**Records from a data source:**
-----

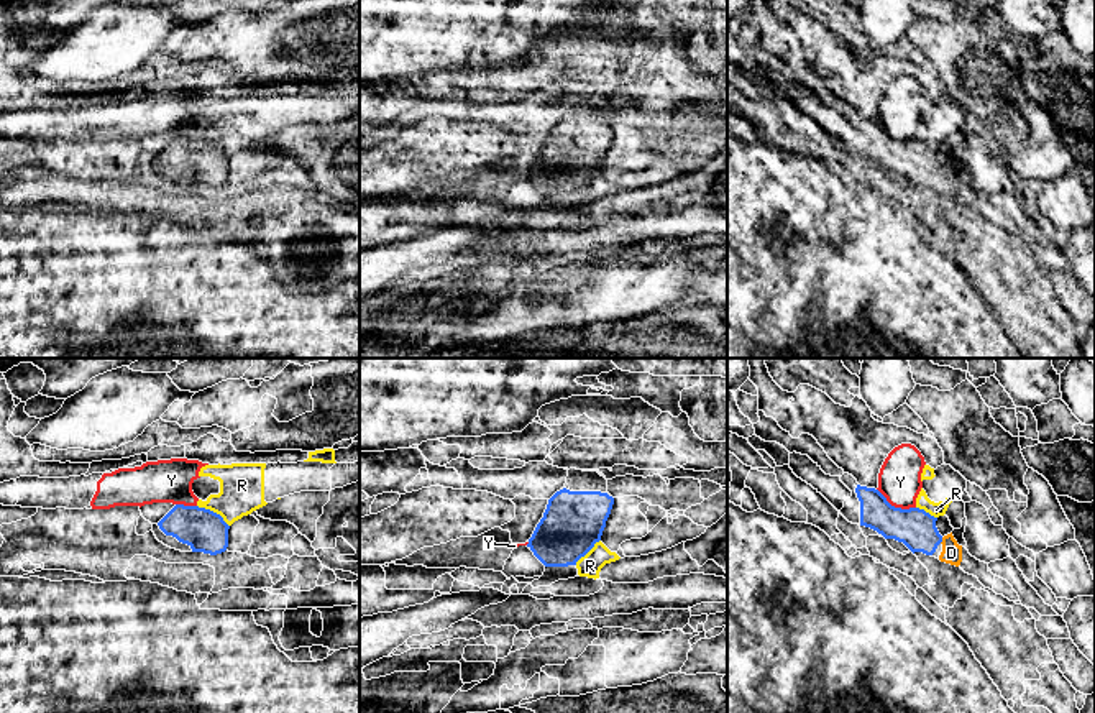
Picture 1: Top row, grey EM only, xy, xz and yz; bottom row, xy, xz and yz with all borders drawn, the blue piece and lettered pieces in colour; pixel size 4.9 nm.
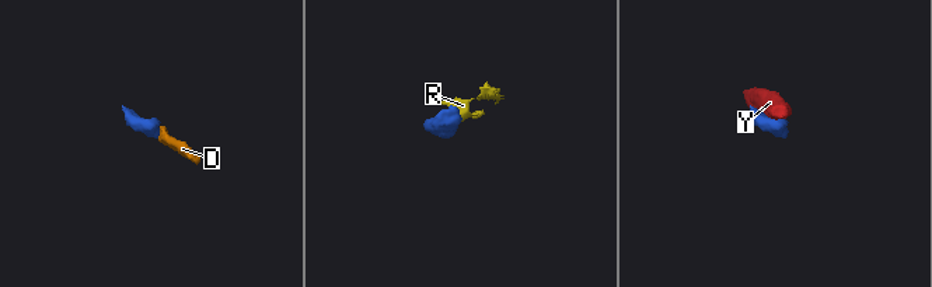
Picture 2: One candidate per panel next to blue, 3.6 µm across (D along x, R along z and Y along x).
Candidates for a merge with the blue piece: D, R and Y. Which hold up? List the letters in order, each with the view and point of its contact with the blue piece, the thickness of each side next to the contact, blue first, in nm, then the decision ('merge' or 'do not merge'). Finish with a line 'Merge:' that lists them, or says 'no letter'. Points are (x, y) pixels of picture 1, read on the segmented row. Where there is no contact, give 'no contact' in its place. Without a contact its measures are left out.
D: yz (941, 541) | 190/100 nm | merge
R: xy (212, 511) | 200/220 nm | do not merge
Y: yz (893, 506) | 190/200 nm | do not merge
Merge: D

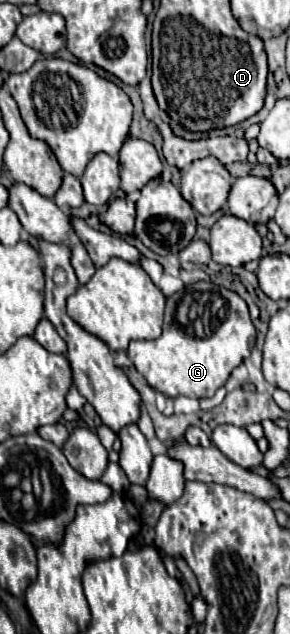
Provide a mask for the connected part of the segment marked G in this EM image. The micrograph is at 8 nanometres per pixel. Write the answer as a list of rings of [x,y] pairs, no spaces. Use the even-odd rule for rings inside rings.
[[[216,287],[218,293],[226,300],[226,318],[222,324],[204,338],[188,336],[184,328],[176,322],[176,302],[168,300],[168,310],[164,316],[164,332],[156,340],[136,340],[128,348],[128,358],[134,362],[136,370],[146,378],[146,382],[166,394],[166,396],[188,396],[188,398],[210,398],[218,388],[222,388],[230,372],[242,364],[250,354],[252,340],[256,330],[252,326],[246,302],[238,294],[224,287]]]

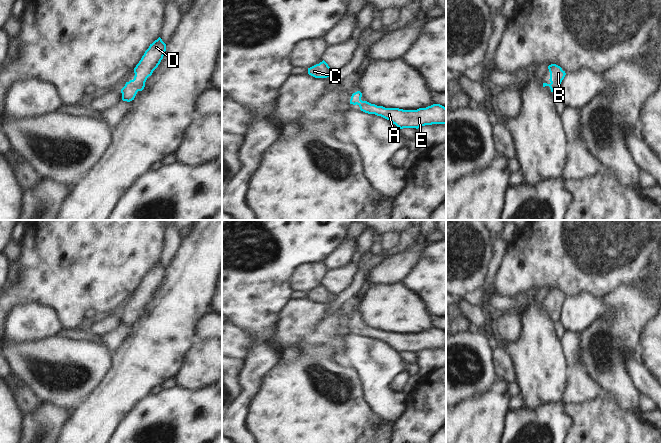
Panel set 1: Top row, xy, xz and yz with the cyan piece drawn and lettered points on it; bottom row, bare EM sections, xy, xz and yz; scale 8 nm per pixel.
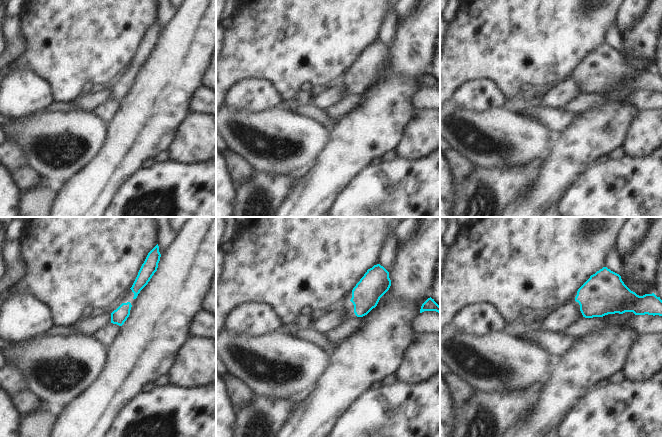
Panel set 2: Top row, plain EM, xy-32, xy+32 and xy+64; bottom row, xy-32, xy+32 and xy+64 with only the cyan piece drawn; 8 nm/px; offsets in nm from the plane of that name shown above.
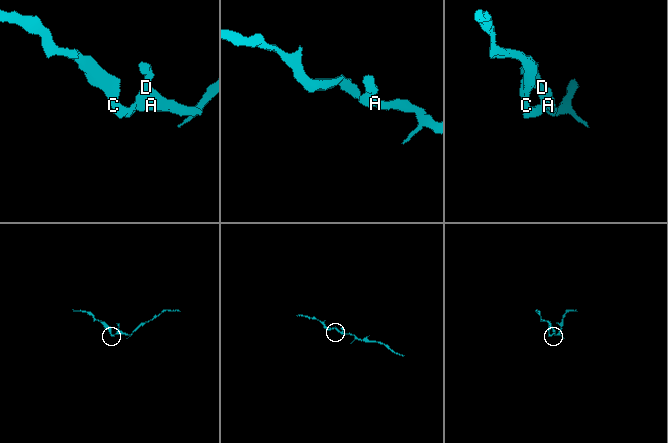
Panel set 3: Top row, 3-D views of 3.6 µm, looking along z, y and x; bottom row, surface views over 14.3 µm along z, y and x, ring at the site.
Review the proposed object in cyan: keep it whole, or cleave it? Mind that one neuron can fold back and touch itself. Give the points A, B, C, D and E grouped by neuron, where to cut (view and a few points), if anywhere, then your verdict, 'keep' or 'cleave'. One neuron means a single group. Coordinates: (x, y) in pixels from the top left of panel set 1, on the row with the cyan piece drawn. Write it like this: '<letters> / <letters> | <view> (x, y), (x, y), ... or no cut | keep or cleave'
A B C D E | no cut | keep

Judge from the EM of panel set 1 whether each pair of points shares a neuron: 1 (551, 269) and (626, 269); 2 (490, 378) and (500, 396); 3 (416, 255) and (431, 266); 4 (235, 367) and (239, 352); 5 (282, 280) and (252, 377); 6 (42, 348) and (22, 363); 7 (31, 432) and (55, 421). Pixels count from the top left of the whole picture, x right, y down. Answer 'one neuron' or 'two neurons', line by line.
1: one neuron
2: two neurons
3: two neurons
4: two neurons
5: one neuron
6: one neuron
7: one neuron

-----

**TASK TO COMPLETE:**
What's needed is an exact copy of the records above from the line containing "Candidates for a" down to the line containing "Panel set 2: Top", both included, without any pictures.

**RESULT FOR THIS TASK:**
Candidates for a merge with the blue piece: D, R and Y. Which hold up? List the letters in order, each with the view and point of its contact with the blue piece, the thickness of each side next to the contact, blue first, in nm, then the decision ('merge' or 'do not merge'). Finish with a line 'Merge:' that lists them, or says 'no letter'. Points are (x, y) pixels of picture 1, read on the segmented row. Where there is no contact, give 'no contact' in its place. Without a contact its measures are left out.
D: yz (941, 541) | 190/100 nm | merge
R: xy (212, 511) | 200/220 nm | do not merge
Y: yz (893, 506) | 190/200 nm | do not merge
Merge: D

Provide a mask for the connected part of the segment marked G in this EM image. The micrograph is at 8 nanometres per pixel. Write the answer as a list of rings of [x,y] pairs, no spaces. Use the even-odd rule for rings inside rings.
[[[216,287],[218,293],[226,300],[226,318],[222,324],[204,338],[188,336],[184,328],[176,322],[176,302],[168,300],[168,310],[164,316],[164,332],[156,340],[136,340],[128,348],[128,358],[134,362],[136,370],[146,378],[146,382],[166,394],[166,396],[188,396],[188,398],[210,398],[218,388],[222,388],[230,372],[242,364],[250,354],[252,340],[256,330],[252,326],[246,302],[238,294],[224,287]]]

Panel set 1: Top row, xy, xz and yz with the cyan piece drawn and lettered points on it; bottom row, bare EM sections, xy, xz and yz; scale 8 nm per pixel.
Panel set 2: Top row, plain EM, xy-32, xy+32 and xy+64; bottom row, xy-32, xy+32 and xy+64 with only the cyan piece drawn; 8 nm/px; offsets in nm from the plane of that name shown above.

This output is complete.